Frithjof Staiß, geschäftsführender ZSW-Vorstand, ergänzte, dass die auf der Weltklimakonferenz in Dubai beschlossene Abkehr von den fossilen Energieträgern Kohle, Öl und Erdgas „ein sehr wichtiges Signal für den Klimaschutz“ sei. „Diese Abkehr verlangt einen Ausbau der erneuerbaren Energien in ganz neuen Dimensionen. Denn um den auch zukünftig bestehenden Bedarf nach Kohlenwasserstoffen zu decken, wird zunächst grüner Wasserstoff benötigt, der mittels Elektrolyse mit erneuerbarem Strom erzeugt wird“, erklärte Staiß. „Als Kohlenstoffquelle sind zwar unvermeidbare Prozessemissionen einsetzbar, für die klimaneutrale Deckung des Bedarfs an synthetischen Kohlenwasserstoffen als Rohstoff vor allem in der chemischen Industrie ebenso wie in der Luftfahrt und der internationalen Seeschifffahrt werden diese aber bei weitem nicht ausreichen. Daher müssen wir zeitnah in die Hochskalierung von Direct Air Capture-Anlagen zur direkten Gewinnung von CO2 aus der Luft einsteigen“, so Staiß weiter. Dafür werde aber auch Strom aus Erneuerbaren gebraucht und daher müsse die Ausbaudynamik in Deutschland und weltweit deutlich gesteigert werden.
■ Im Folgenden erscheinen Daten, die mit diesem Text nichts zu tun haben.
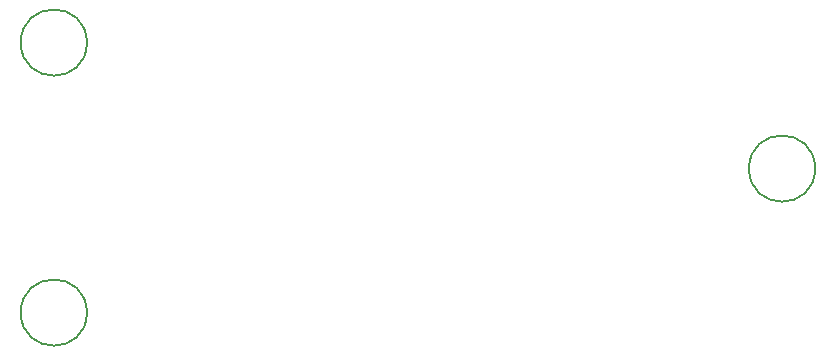
<source format=gbr>
%TF.GenerationSoftware,KiCad,Pcbnew,7.0.6*%
%TF.CreationDate,2023-09-20T14:55:28-04:00*%
%TF.ProjectId,32U4_NES_SNES_adapter,33325534-5f4e-4455-935f-534e45535f61,rev?*%
%TF.SameCoordinates,Original*%
%TF.FileFunction,Other,Comment*%
%FSLAX46Y46*%
G04 Gerber Fmt 4.6, Leading zero omitted, Abs format (unit mm)*
G04 Created by KiCad (PCBNEW 7.0.6) date 2023-09-20 14:55:28*
%MOMM*%
%LPD*%
G01*
G04 APERTURE LIST*
%ADD10C,0.150000*%
G04 APERTURE END LIST*
D10*
%TO.C,H3*%
X158350000Y-97917000D02*
G75*
G03*
X158350000Y-97917000I-2800000J0D01*
G01*
%TO.C,H1*%
X96695500Y-87249000D02*
G75*
G03*
X96695500Y-87249000I-2800000J0D01*
G01*
%TO.C,H2*%
X96695500Y-110109000D02*
G75*
G03*
X96695500Y-110109000I-2800000J0D01*
G01*
%TD*%
M02*

</source>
Den Erneuerbaren-Anteil am Bruttostromverbrauch zu bemessen, ist die gängige Berechnungsgrundlage und steht im Einklang mit den europäischen Vorgaben und Zieldefinitionen der Bundesregierung. Der Bruttostromverbrauch bildet dabei das gesamte Stromsystem eines Landes ab. Nach den vorläufigen Berechnungen von BDEW und ZSW wird er in diesem Jahr bei 517,3 Milliarden Kilowattstunden und damit unter dem Ergebnis der 540,2 Milliarden Kilowattstunden im Vorjahr liegen.

Bruttostromerzeugung, vorläufige Berechnungen 2023, ZSW, BDEW

Der Anteil der Erneuerbaren an der Bruttostromerzeugung ist eine weitere Messmöglichkeit, die auch exportierte Strommengen umfasst. Der Erneuerbaren-Anteil auf Basis der Bruttostromerzeugung beträgt knapp 53 Prozent in diesem Jahr – nach 44 Prozent im Vorjahr, so BDEW und ZSW weiter.

Das Statistische Bundesamt hatte letzte Woche eine ähnliche Prognose auf Basis der vorläufigen Zahlen veröffentlicht.